Public schools often sit at the center of public challenges. Families trust schools. Children spend most of their day with us. And when their needs increase, schools are often both expected, and compelled, to respond. But we also know we cannot and should not do it alone.

So this fall, we asked for help.

We shared openly that many of our families were facing food insecurity and difficulty accessing basic necessities. We invited community partners, neighbors, and organizations to join us in supporting students so they could stay focused on learning.

And St. Cloud showed up.

Retired teachers and administrators. Parents and grandparents. District staff and union members. Local businesses and nonprofits. Faith leaders. Civic partners. People offered time, talent, donations, and ideas. Together, they created what we can only describe as a bright tapestry of giving, each contribution a thread of care, woven into something strong and hopeful.

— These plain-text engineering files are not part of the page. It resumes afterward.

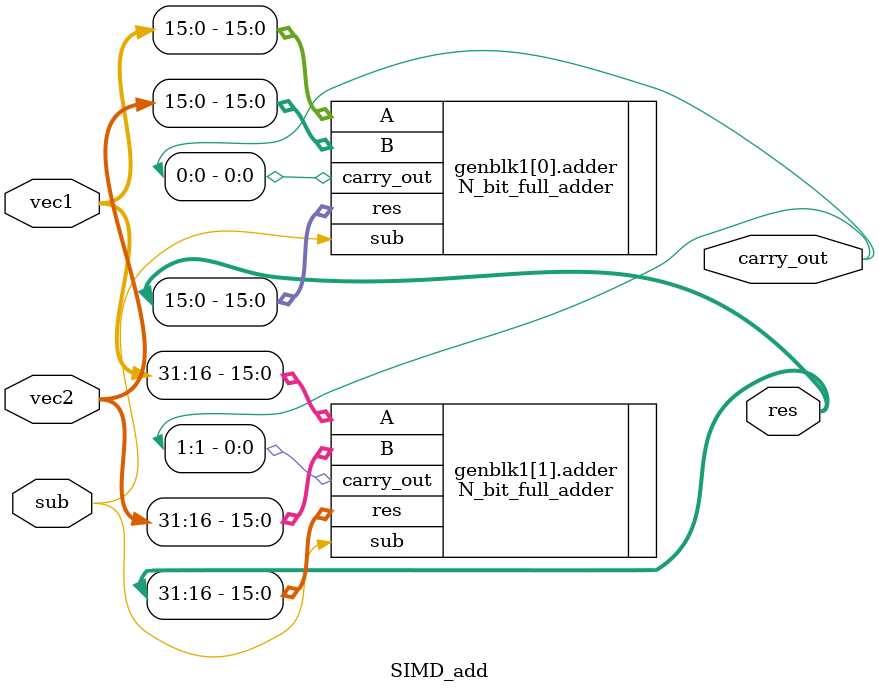
<source format=sv>
`timescale 1ns / 1ps

module SIMD_add #(
    parameter VEC_LEN = 32,
    parameter OPERAND_DIGIT = 16,
    parameter OPERAND_NUM = VEC_LEN / OPERAND_DIGIT
) (
    input [VEC_LEN-1:0] vec1,
    input [VEC_LEN-1:0] vec2,
    input sub,

    output [OPERAND_NUM-1:0] carry_out,
    output [VEC_LEN-1:0] res
);

  genvar i;
  generate
    for (i = 0; i < OPERAND_NUM; i = i + 1) begin
      N_bit_full_adder #(OPERAND_DIGIT) adder (
          .A(vec1[(i+1)*OPERAND_DIGIT-1:i*OPERAND_DIGIT]),
          .B(vec2[(i+1)*OPERAND_DIGIT-1:i*OPERAND_DIGIT]),
          .sub (sub),

          .carry_out(carry_out[i]),
          .res(res[(i+1)*OPERAND_DIGIT-1:i*OPERAND_DIGIT])
      );
    end
  endgenerate

endmodule

</source>
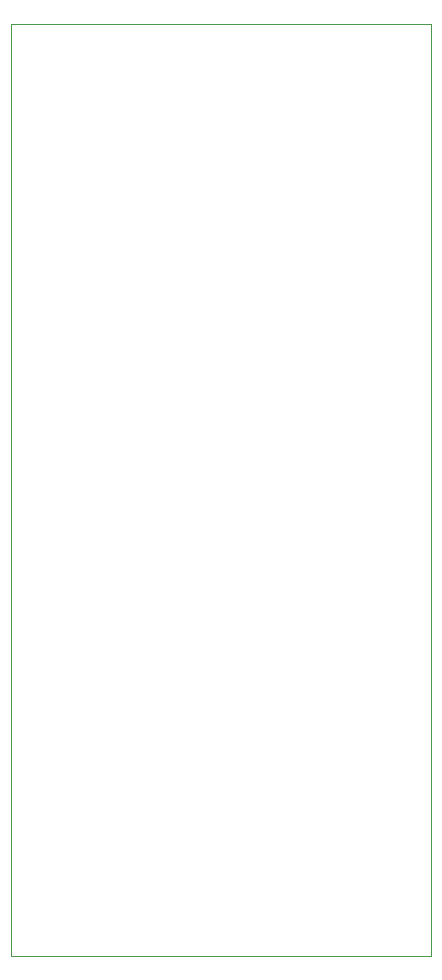
<source format=gm1>
G04 #@! TF.GenerationSoftware,KiCad,Pcbnew,(5.1.7)-1*
G04 #@! TF.CreationDate,2021-06-29T10:42:22+02:00*
G04 #@! TF.ProjectId,TwomesGateway,54776f6d-6573-4476-9174-657761792e6b,rev?*
G04 #@! TF.SameCoordinates,Original*
G04 #@! TF.FileFunction,Profile,NP*
%FSLAX46Y46*%
G04 Gerber Fmt 4.6, Leading zero omitted, Abs format (unit mm)*
G04 Created by KiCad (PCBNEW (5.1.7)-1) date 2021-06-29 10:42:22*
%MOMM*%
%LPD*%
G01*
G04 APERTURE LIST*
G04 #@! TA.AperFunction,Profile*
%ADD10C,0.050000*%
G04 #@! TD*
G04 APERTURE END LIST*
D10*
X66000000Y-65300000D02*
X66000000Y-70750000D01*
X101600000Y-70750000D02*
X101600000Y-65300000D01*
X101600000Y-65300000D02*
X101000000Y-65300000D01*
X101000000Y-144250000D02*
X101600000Y-144250000D01*
X66000000Y-65300000D02*
X101000000Y-65300000D01*
X66000000Y-144250000D02*
X101000000Y-144250000D01*
X101600000Y-144250000D02*
X101600000Y-70750000D01*
X66000000Y-70750000D02*
X66000000Y-144250000D01*
M02*

</source>
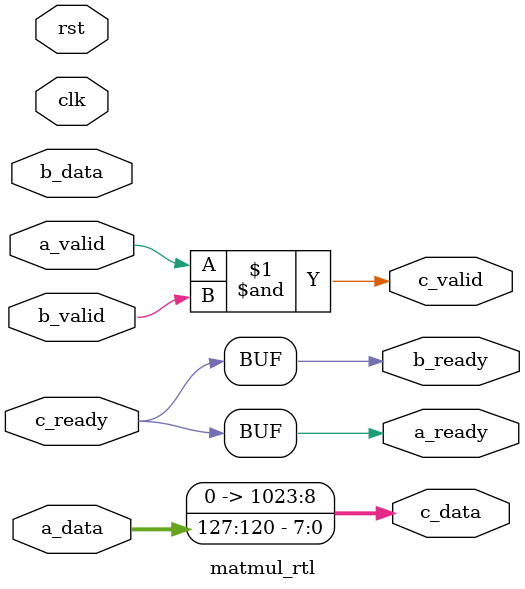
<source format=sv>

module matmul_rtl #(
    parameter PE = 32,
    parameter SIMD = 16,
    parameter DATA_WIDTH = 8,
    parameter ACCUM_WIDTH = 32
) (
    input wire clk,
    input wire rst,
    
    // Input matrix A stream
    input wire [DATA_WIDTH*SIMD-1:0] a_data,
    input wire a_valid,
    output wire a_ready,
    
    // Input matrix B stream  
    input wire [DATA_WIDTH*SIMD-1:0] b_data,
    input wire b_valid,
    output wire b_ready,
    
    // Output matrix C stream
    output wire [ACCUM_WIDTH*PE-1:0] c_data,
    output wire c_valid,
    input wire c_ready
);

    // Placeholder implementation
    // Real implementation would have:
    // - Systolic array for matrix multiplication
    // - Streaming buffers for data alignment
    // - PE array with configurable parallelism
    // - Accumulation logic with proper bit widths
    
    // Simple passthrough for demonstration
    assign c_data = {{(PE-1)*ACCUM_WIDTH{1'b0}}, a_data[DATA_WIDTH*SIMD-1:DATA_WIDTH*(SIMD-1)]};
    assign c_valid = a_valid & b_valid;
    assign a_ready = c_ready;
    assign b_ready = c_ready;

endmodule
</source>
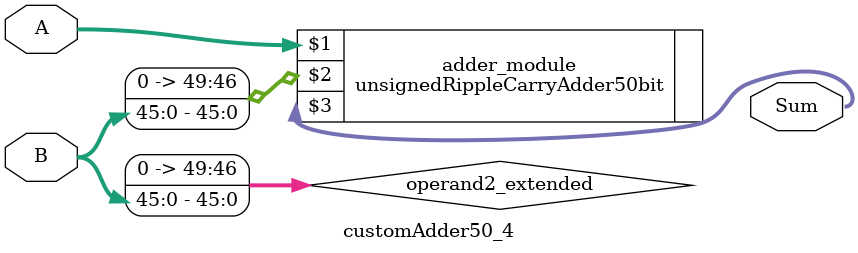
<source format=v>
module customAdder50_4(
                        input [49 : 0] A,
                        input [45 : 0] B,
                        
                        output [50 : 0] Sum
                );

        wire [49 : 0] operand2_extended;
        
        assign operand2_extended =  {4'b0, B};
        
        unsignedRippleCarryAdder50bit adder_module(
            A,
            operand2_extended,
            Sum
        );
        
        endmodule
        
</source>
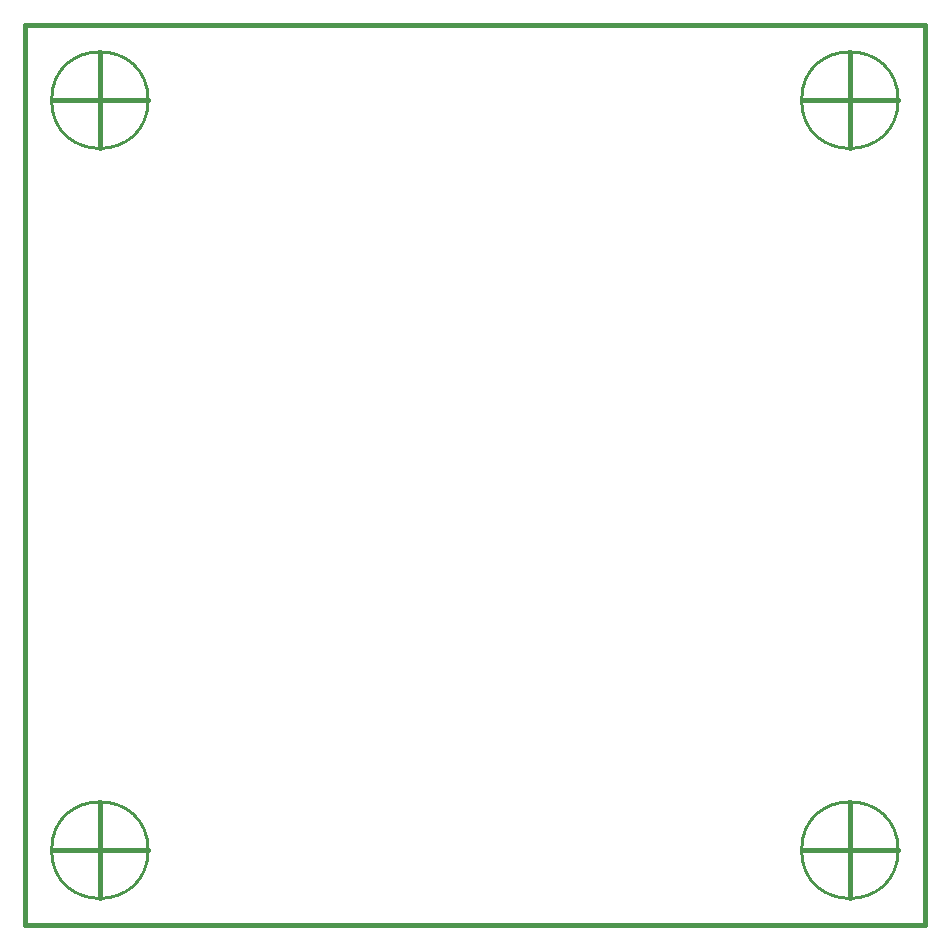
<source format=gbo>
%FSLAX24Y24*%
%MOIN*%
G70*
G01*
G75*
G04 Layer_Color=9218505*
%ADD10R,0.0394X0.0374*%
%ADD11R,0.0374X0.0394*%
%ADD12R,0.1299X0.0945*%
%ADD13R,0.0394X0.0945*%
%ADD14R,0.0965X0.1004*%
%ADD15O,0.0236X0.0748*%
%ADD16R,0.0591X0.0236*%
%ADD17C,0.0450*%
%ADD18C,0.0250*%
%ADD19C,0.0500*%
%ADD20C,0.1000*%
%ADD21C,0.0200*%
%ADD22C,0.0800*%
%ADD23C,0.3937*%
%ADD24R,0.0750X0.0750*%
%ADD25C,0.0748*%
%ADD26C,0.0591*%
%ADD27R,0.0591X0.0591*%
%ADD28C,0.0950*%
%ADD29C,0.1000*%
%ADD30C,0.0500*%
%ADD31C,0.0250*%
%ADD32C,0.0070*%
%ADD33C,0.0098*%
%ADD34C,0.0098*%
%ADD35C,0.0079*%
%ADD36C,0.0150*%
%ADD37C,0.0100*%
%ADD38R,0.0474X0.0454*%
%ADD39R,0.0454X0.0474*%
%ADD40R,0.1379X0.1025*%
%ADD41R,0.0474X0.1025*%
%ADD42R,0.1045X0.1084*%
%ADD43O,0.0316X0.0828*%
%ADD44R,0.0671X0.0316*%
%ADD45C,0.0880*%
%ADD46C,0.4017*%
%ADD47R,0.0830X0.0830*%
%ADD48C,0.0828*%
%ADD49C,0.0671*%
%ADD50R,0.0671X0.0671*%
%ADD51C,0.1030*%
%ADD52C,0.1080*%
%ADD53C,0.0580*%
%ADD54C,0.0330*%
D36*
X25900Y2500D02*
X29100D01*
X27500Y900D02*
Y4100D01*
X25900Y27500D02*
X29100D01*
X27500Y25900D02*
Y29100D01*
X900Y27500D02*
X4100D01*
X2500Y25900D02*
Y29100D01*
X900Y2500D02*
X4100D01*
X2500Y900D02*
Y4100D01*
X0Y30000D02*
X30000D01*
Y0D02*
Y30000D01*
X0Y0D02*
X30000D01*
X0D02*
Y30000D01*
D37*
X29110Y2500D02*
G03*
X29110Y2500I-1610J0D01*
G01*
Y27500D02*
G03*
X29110Y27500I-1610J0D01*
G01*
X4110D02*
G03*
X4110Y27500I-1610J0D01*
G01*
Y2500D02*
G03*
X4110Y2500I-1610J0D01*
G01*
M02*

</source>
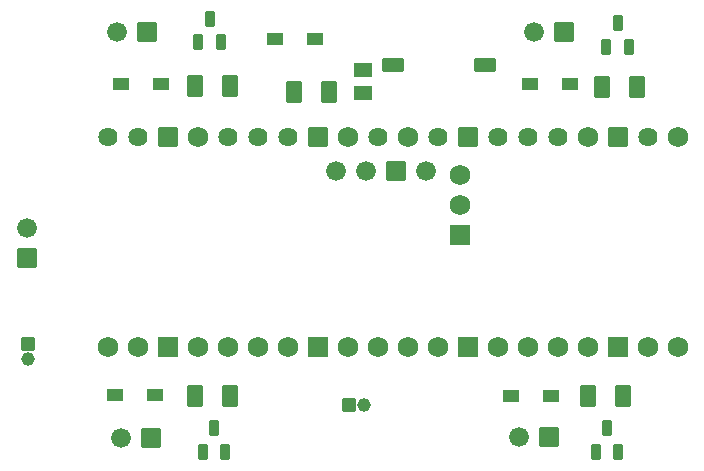
<source format=gts>
G04 Layer: TopSolderMaskLayer*
G04 EasyEDA v6.5.34, 2023-09-18 22:27:19*
G04 bc2ed7582af3402095bcfb090b7e3d1d,4f913e99b9844981aeab8c69eabd27f9,10*
G04 Gerber Generator version 0.2*
G04 Scale: 100 percent, Rotated: No, Reflected: No *
G04 Dimensions in millimeters *
G04 leading zeros omitted , absolute positions ,4 integer and 5 decimal *
%FSLAX45Y45*%
%MOMM*%

%AMMACRO1*1,1,$1,$2,$3*1,1,$1,$4,$5*1,1,$1,0-$2,0-$3*1,1,$1,0-$4,0-$5*20,1,$1,$2,$3,$4,$5,0*20,1,$1,$4,$5,0-$2,0-$3,0*20,1,$1,0-$2,0-$3,0-$4,0-$5,0*20,1,$1,0-$4,0-$5,$2,$3,0*4,1,4,$2,$3,$4,$5,0-$2,0-$3,0-$4,0-$5,$2,$3,0*%
%ADD10MACRO1,0.1016X-0.7874X0.7874X0.7874X0.7874*%
%ADD11C,1.6764*%
%ADD12MACRO1,0.1016X0.7874X-0.7874X-0.7874X-0.7874*%
%ADD13MACRO1,0.1016X0.6X-0.475X-0.6X-0.475*%
%ADD14MACRO1,0.1016X0.7874X0.7874X0.7874X-0.7874*%
%ADD15MACRO1,0.1016X0.875X0.5X0.875X-0.5*%
%ADD16MACRO1,0.1016X0.35X0.625X0.35X-0.625*%
%ADD17MACRO1,0.1016X0.6038X0.8505X0.6038X-0.8505*%
%ADD18MACRO1,0.1016X-0.6038X0.8505X-0.6038X-0.8505*%
%ADD19MACRO1,0.1016X-0.6038X-0.8505X-0.6038X0.8505*%
%ADD20MACRO1,0.1016X0.6038X-0.8505X0.6038X0.8505*%
%ADD21MACRO1,0.1016X0.6885X-0.5663X-0.6885X-0.5663*%
%ADD22MACRO1,0.1016X0.6885X0.5663X-0.6885X0.5663*%
%ADD23C,1.7272*%
%ADD24C,1.6256*%
%ADD25MACRO1,0.1016X-0.762X0.762X0.762X0.762*%
%ADD26MACRO1,0.2032X-0.762X0.762X0.762X0.762*%
%ADD27MACRO1,0.1016X-0.6X0.475X0.6X0.475*%
%ADD28C,1.1516*%
%ADD29MACRO1,0.1016X0.525X0.525X0.525X-0.525*%
%ADD30MACRO1,0.1016X-0.525X0.525X0.525X0.525*%

%LPD*%
D10*
G01*
X317500Y-2209800D03*
D11*
G01*
X317500Y-1955800D03*
G01*
X3695700Y-1473200D03*
D12*
G01*
X3441700Y-1473200D03*
D11*
G01*
X3187700Y-1473200D03*
G01*
X2933700Y-1473200D03*
D13*
G01*
X2420797Y-355600D03*
G01*
X2760802Y-355600D03*
D11*
G01*
X4483100Y-3721100D03*
D14*
G01*
X4737100Y-3721100D03*
D11*
G01*
X1117600Y-3733800D03*
D14*
G01*
X1371600Y-3733800D03*
D11*
G01*
X1079500Y-292100D03*
D14*
G01*
X1333500Y-292100D03*
D11*
G01*
X4610100Y-292100D03*
D14*
G01*
X4864100Y-292100D03*
D15*
G01*
X3422500Y-571500D03*
G01*
X4197499Y-571500D03*
D16*
G01*
X5137403Y-3846499D03*
G01*
X5327394Y-3846499D03*
G01*
X5232398Y-3646500D03*
G01*
X1810003Y-3846499D03*
G01*
X1999994Y-3846499D03*
G01*
X1904998Y-3646500D03*
G01*
X1771903Y-379399D03*
G01*
X1961894Y-379399D03*
G01*
X1866898Y-179400D03*
G01*
X5226303Y-417499D03*
G01*
X5416294Y-417499D03*
G01*
X5321298Y-217500D03*
D17*
G01*
X5071823Y-3378200D03*
D18*
G01*
X5367576Y-3378200D03*
D17*
G01*
X1744423Y-3378200D03*
D18*
G01*
X2040176Y-3378200D03*
D17*
G01*
X1744423Y-749300D03*
D18*
G01*
X2040176Y-749300D03*
D17*
G01*
X5186123Y-762000D03*
D18*
G01*
X5481876Y-762000D03*
D19*
G01*
X2878376Y-800100D03*
D20*
G01*
X2582623Y-800100D03*
D21*
G01*
X3162300Y-611195D03*
D22*
G01*
X3162300Y-811204D03*
D23*
G01*
X5829300Y-1181100D03*
D24*
G01*
X5575300Y-1181100D03*
D25*
G01*
X5321300Y-1181100D03*
D23*
G01*
X5067300Y-1181100D03*
D24*
G01*
X4813300Y-1181100D03*
G01*
X4559300Y-1181100D03*
G01*
X4305300Y-1181100D03*
D25*
G01*
X4051300Y-1181100D03*
D24*
G01*
X3797300Y-1181100D03*
D23*
G01*
X3543300Y-1181100D03*
D24*
G01*
X3289300Y-1181100D03*
D23*
G01*
X3035300Y-1181100D03*
D25*
G01*
X2781300Y-1181100D03*
D24*
G01*
X2527300Y-1181100D03*
G01*
X2273300Y-1181100D03*
G01*
X2019300Y-1181100D03*
D23*
G01*
X1765300Y-1181100D03*
D25*
G01*
X1511300Y-1181100D03*
D24*
G01*
X1257300Y-1181100D03*
G01*
X1003300Y-1181100D03*
D23*
G01*
X5829300Y-2959100D03*
G01*
X5575300Y-2959100D03*
D26*
G01*
X5321300Y-2959100D03*
D23*
G01*
X5067300Y-2959100D03*
G01*
X4813300Y-2959100D03*
G01*
X4559300Y-2959100D03*
G01*
X4305300Y-2959100D03*
D26*
G01*
X4051300Y-2959100D03*
D23*
G01*
X3797300Y-2959100D03*
G01*
X3543300Y-2959100D03*
G01*
X3289300Y-2959100D03*
G01*
X3035300Y-2959100D03*
D26*
G01*
X2781300Y-2959100D03*
D23*
G01*
X2527300Y-2959100D03*
G01*
X2273300Y-2959100D03*
G01*
X2019300Y-2959100D03*
G01*
X1765300Y-2959100D03*
D26*
G01*
X1511300Y-2959100D03*
D23*
G01*
X1257300Y-2959100D03*
G01*
X1003300Y-2959100D03*
G01*
X3986301Y-1757705D03*
G01*
X3986301Y-1503705D03*
D26*
G01*
X3986293Y-2011700D03*
D27*
G01*
X4754702Y-3378200D03*
G01*
X4414697Y-3378200D03*
G01*
X1401902Y-3365500D03*
G01*
X1061897Y-3365500D03*
G01*
X1452702Y-736600D03*
G01*
X1112697Y-736600D03*
G01*
X4919802Y-736600D03*
G01*
X4579797Y-736600D03*
D28*
G01*
X330200Y-3059709D03*
D29*
G01*
X330201Y-2934717D03*
D28*
G01*
X3173996Y-3454400D03*
D30*
G01*
X3049002Y-3454401D03*
M02*

</source>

Because of our community’s generosity, and because partners and volunteers stood up to do the work, we are able to:

  • Stock and sustain pantries inside every school,
  • Provide twice-weekly food box pickup at school sites in partnership with Catholic Charities,
  • Expand to include essential household items and personal care supplies,
  • And soon, bring support directly into neighborhoods through partnerships with the Boys & Girls Clubs, COP Houses, local nonprofits, and even our PAKRAT mobile reading bus, reducing transportation barriers for families.

This is not a shift in our mission. Our mission is learning. It is also belonging, safety, and dignity, the foundation that makes learning possible. Community partners are making this effort possible; schools are not operating food shelves. Rather, we are serving as a bridge, a connector, and in many cases simply a place where trusted adults point families toward help.

We are deeply grateful to those who answered the call, from Catholic Charities to LEAF, from local churches to neighborhood volunteers, from teachers and staff who donated and delivered to businesses and families who offered support. This is what partnership looks like. This is how a community wraps around its children.

And it has brought us joy. Not a surface-level cheerfulness, but a deep, steady joy rooted in knowing we take care of one another here.

There is still work ahead. But what we have built together in St. Cloud proves something powerful: when faced with challenge, people don’t turn away. They lean in. They lift up. They remind our students that they matter and that their community believes in them.

To everyone who gave, served, delivered, stocked, organized, and supported: thank you.

You are the reason joy is alive in our schools, even in difficult times. And you are proof that when a community stands together, every child has the chance to learn, grow, and thrive.